La mentore pédagogique Chafiaa Ihamouchen salue le rétablissement du financement provincial ainsi que l'adoption d'une nouvelle politique. (Photo d'archives)
Photo : Radio-Canada / Marine Ernoult
De son côté, Katera Arsenault voit dans cette politique une opportunité d'harmoniser le travail à l'échelle provinciale tout en conservant les bonnes pratiques d'accompagnement, de documentation et d'appui en salle de classe.
Ombre au tableau
Si le milieu des garderies célèbre cette victoire, la situation demeure critique pour l'organisme francophone Cap Enfants. Son programme Dès la naissance, dont l'enveloppe annuelle de 57 000 $ avait été coupée à la fin juin, n'a toujours pas vu son financement rétabli.
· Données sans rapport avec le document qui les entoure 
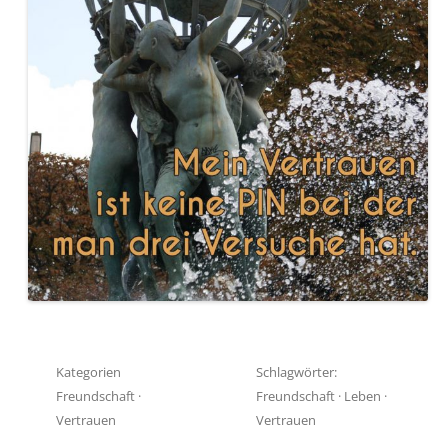
Kategorien
Schlagwörter:
Freundschaft
·
Freundschaft
·
Leben
·
Vertrauen
Vertrauen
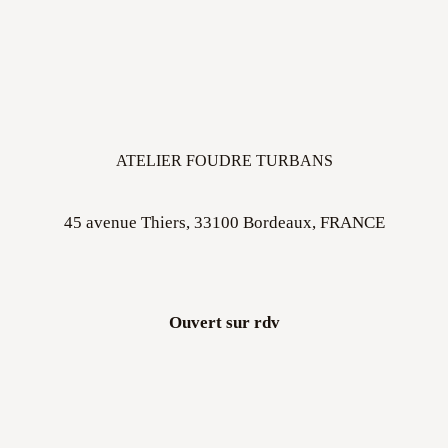
ATELIER FOUDRE TURBANS
45 avenue Thiers, 33100 Bordeaux, FRANCE
Ouvert sur rdv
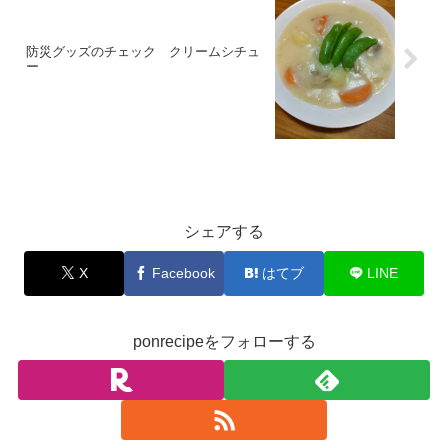
防災グッズのチェック クリームシチュ
ー
お料理
シェアする
X
Facebook
はてブ
LINE
ponrecipeをフォローする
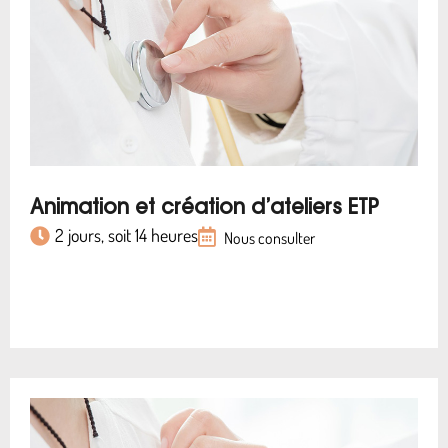
Animation et création d’ateliers ETP
2 jours, soit 14 heures
Nous consulter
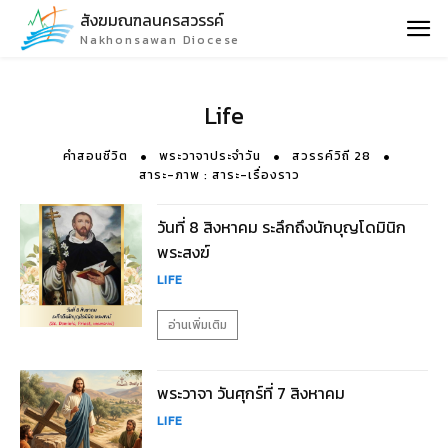
สังฆมณฑลนครสวรรค์
Nakhonsawan Diocese
Life
คำสอนชีวิต
พระวาจาประจำวัน
สวรรค์วิถี 28
สาระ-ภาพ : สาระ-เรื่องราว
วันที่ 8 สิงหาคม ระลึกถึงนักบุญโดมินิก
พระสงฆ์
LIFE
อ่านเพิ่มเติม
พระวาจา วันศุกร์ที่ 7 สิงหาคม
LIFE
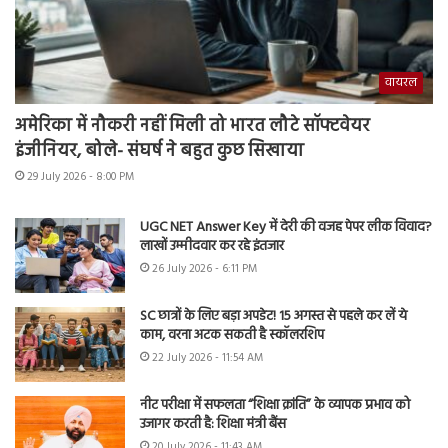
वायरल
अमेरिका में नौकरी नहीं मिली तो भारत लौटे सॉफ्टवेयर
इंजीनियर, बोले- संघर्ष ने बहुत कुछ सिखाया
29 July 2026 - 8:00 PM
UGC NET Answer Key में देरी की वजह पेपर लीक विवाद?
लाखों उम्मीदवार कर रहे इंतजार
26 July 2026 - 6:11 PM
SC छात्रों के लिए बड़ा अपडेट! 15 अगस्त से पहले कर लें ये
काम, वरना अटक सकती है स्कॉलरशिप
22 July 2026 - 11:54 AM
नीट परीक्षा में सफलता “शिक्षा क्रांति” के व्यापक प्रभाव को
उजागर करती है: शिक्षा मंत्री बैंस
20 July 2026 - 11:43 AM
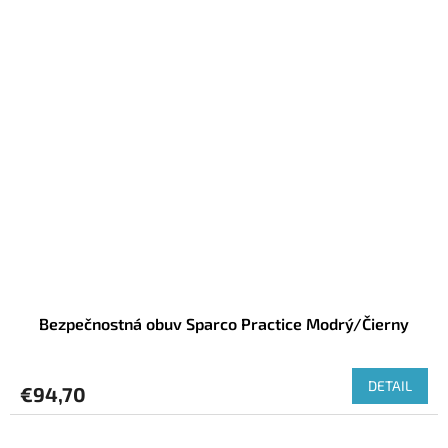
Bezpečnostná obuv Sparco Practice Modrý/Čierny
DETAIL
€94,70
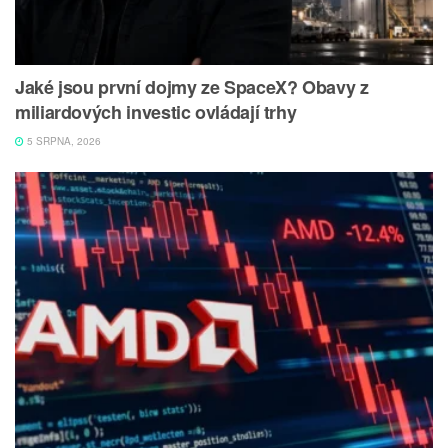
Jaké jsou první dojmy ze SpaceX? Obavy z
miliardových investic ovládají trhy
5 SRPNA, 2026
Ce programme aide les familles à transmettre le français à la maison dès le berceau.
Une consultante a été mandatée par le secrétariat provincial aux Affaires acadiennes et francophones pour évaluer le programme et remettre un rapport d'ici la fin du mois de septembre.
En attendant, la directrice générale de Cap Enfants, Rachelle Smith, doit composer avec des ressources limitées face à une demande qui ne faiblit pas.
La demande est là, c’est malheureux qu’on doive se battre pour rétablir les fonds, déplore-t-elle, alors que cinq familles ont sollicité ce service depuis le mois de juin.